> ACTIVITY: Keeping every line intact, print the records that follow.

----- THE RECORDS

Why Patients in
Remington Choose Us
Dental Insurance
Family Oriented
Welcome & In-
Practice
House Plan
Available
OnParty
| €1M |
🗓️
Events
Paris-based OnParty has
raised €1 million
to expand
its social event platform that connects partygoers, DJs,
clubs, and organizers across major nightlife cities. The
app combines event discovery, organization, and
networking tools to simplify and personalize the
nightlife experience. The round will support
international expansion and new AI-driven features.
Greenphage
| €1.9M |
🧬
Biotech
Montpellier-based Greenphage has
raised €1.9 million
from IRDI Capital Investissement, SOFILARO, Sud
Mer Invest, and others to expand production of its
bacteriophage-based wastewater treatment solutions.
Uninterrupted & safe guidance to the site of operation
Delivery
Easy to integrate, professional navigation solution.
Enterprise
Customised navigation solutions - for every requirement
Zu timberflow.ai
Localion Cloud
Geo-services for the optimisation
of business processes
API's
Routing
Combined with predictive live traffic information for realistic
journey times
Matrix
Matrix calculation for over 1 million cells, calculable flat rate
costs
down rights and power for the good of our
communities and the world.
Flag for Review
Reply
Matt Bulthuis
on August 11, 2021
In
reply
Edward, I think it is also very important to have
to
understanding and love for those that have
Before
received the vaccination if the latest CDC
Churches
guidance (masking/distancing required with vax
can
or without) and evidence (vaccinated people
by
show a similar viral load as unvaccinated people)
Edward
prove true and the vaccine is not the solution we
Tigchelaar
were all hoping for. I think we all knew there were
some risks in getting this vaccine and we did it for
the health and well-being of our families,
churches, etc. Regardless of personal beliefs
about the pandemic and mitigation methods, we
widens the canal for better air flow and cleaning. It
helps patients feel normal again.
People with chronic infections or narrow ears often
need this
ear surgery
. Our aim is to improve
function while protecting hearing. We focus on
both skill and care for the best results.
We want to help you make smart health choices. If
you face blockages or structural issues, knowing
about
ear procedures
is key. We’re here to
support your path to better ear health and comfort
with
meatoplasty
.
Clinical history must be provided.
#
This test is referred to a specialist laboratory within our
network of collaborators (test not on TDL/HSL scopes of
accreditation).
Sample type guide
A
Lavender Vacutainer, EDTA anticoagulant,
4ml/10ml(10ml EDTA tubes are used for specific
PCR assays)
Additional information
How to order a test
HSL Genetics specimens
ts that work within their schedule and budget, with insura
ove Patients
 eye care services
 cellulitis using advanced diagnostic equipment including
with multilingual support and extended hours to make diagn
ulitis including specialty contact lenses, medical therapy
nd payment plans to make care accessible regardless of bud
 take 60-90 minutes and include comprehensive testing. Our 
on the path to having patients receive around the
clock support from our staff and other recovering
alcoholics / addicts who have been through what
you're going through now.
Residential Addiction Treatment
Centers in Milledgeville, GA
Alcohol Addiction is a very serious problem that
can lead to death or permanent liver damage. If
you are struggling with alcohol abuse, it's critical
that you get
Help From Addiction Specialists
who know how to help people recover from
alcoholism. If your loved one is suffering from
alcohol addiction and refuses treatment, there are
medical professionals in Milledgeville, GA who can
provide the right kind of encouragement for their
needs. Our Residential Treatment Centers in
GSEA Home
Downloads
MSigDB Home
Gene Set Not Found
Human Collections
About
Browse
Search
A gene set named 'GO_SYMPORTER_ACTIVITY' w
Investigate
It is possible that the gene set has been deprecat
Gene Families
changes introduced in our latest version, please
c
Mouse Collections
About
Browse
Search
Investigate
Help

----------

> RESPONSE:
Why Patients in
Remington Choose Us
Dental Insurance
Family Oriented
Welcome & In-
Practice
House Plan
Available
OnParty
| €1M |
🗓️
Events
Paris-based OnParty has
raised €1 million
to expand
its social event platform that connects partygoers, DJs,
clubs, and organizers across major nightlife cities. The
app combines event discovery, organization, and
networking tools to simplify and personalize the
nightlife experience. The round will support
international expansion and new AI-driven features.
Greenphage
| €1.9M |
🧬
Biotech
Montpellier-based Greenphage has
raised €1.9 million
from IRDI Capital Investissement, SOFILARO, Sud
Mer Invest, and others to expand production of its
bacteriophage-based wastewater treatment solutions.
Uninterrupted & safe guidance to the site of operation
Delivery
Easy to integrate, professional navigation solution.
Enterprise
Customised navigation solutions - for every requirement
Zu timberflow.ai
Localion Cloud
Geo-services for the optimisation
of business processes
API's
Routing
Combined with predictive live traffic information for realistic
journey times
Matrix
Matrix calculation for over 1 million cells, calculable flat rate
costs
down rights and power for the good of our
communities and the world.
Flag for Review
Reply
Matt Bulthuis
on August 11, 2021
In
reply
Edward, I think it is also very important to have
to
understanding and love for those that have
Before
received the vaccination if the latest CDC
Churches
guidance (masking/distancing required with vax
can
or without) and evidence (vaccinated people
by
show a similar viral load as unvaccinated people)
Edward
prove true and the vaccine is not the solution we
Tigchelaar
were all hoping for. I think we all knew there were
some risks in getting this vaccine and we did it for
the health and well-being of our families,
churches, etc. Regardless of personal beliefs
about the pandemic and mitigation methods, we
widens the canal for better air flow and cleaning. It
helps patients feel normal again.
People with chronic infections or narrow ears often
need this
ear surgery
. Our aim is to improve
function while protecting hearing. We focus on
both skill and care for the best results.
We want to help you make smart health choices. If
you face blockages or structural issues, knowing
about
ear procedures
is key. We’re here to
support your path to better ear health and comfort
with
meatoplasty
.
Clinical history must be provided.
#
This test is referred to a specialist laboratory within our
network of collaborators (test not on TDL/HSL scopes of
accreditation).
Sample type guide
A
Lavender Vacutainer, EDTA anticoagulant,
4ml/10ml(10ml EDTA tubes are used for specific
PCR assays)
Additional information
How to order a test
HSL Genetics specimens
ts that work within their schedule and budget, with insura
ove Patients
 eye care services
 cellulitis using advanced diagnostic equipment including
with multilingual support and extended hours to make diagn
ulitis including specialty contact lenses, medical therapy
nd payment plans to make care accessible regardless of bud
 take 60-90 minutes and include comprehensive testing. Our 
on the path to having patients receive around the
clock support from our staff and other recovering
alcoholics / addicts who have been through what
you're going through now.
Residential Addiction Treatment
Centers in Milledgeville, GA
Alcohol Addiction is a very serious problem that
can lead to death or permanent liver damage. If
you are struggling with alcohol abuse, it's critical
that you get
Help From Addiction Specialists
who know how to help people recover from
alcoholism. If your loved one is suffering from
alcohol addiction and refuses treatment, there are
medical professionals in Milledgeville, GA who can
provide the right kind of encouragement for their
needs. Our Residential Treatment Centers in
GSEA Home
Downloads
MSigDB Home
Gene Set Not Found
Human Collections
About
Browse
Search
A gene set named 'GO_SYMPORTER_ACTIVITY' w
Investigate
It is possible that the gene set has been deprecat
Gene Families
changes introduced in our latest version, please
c
Mouse Collections
About
Browse
Search
Investigate
Help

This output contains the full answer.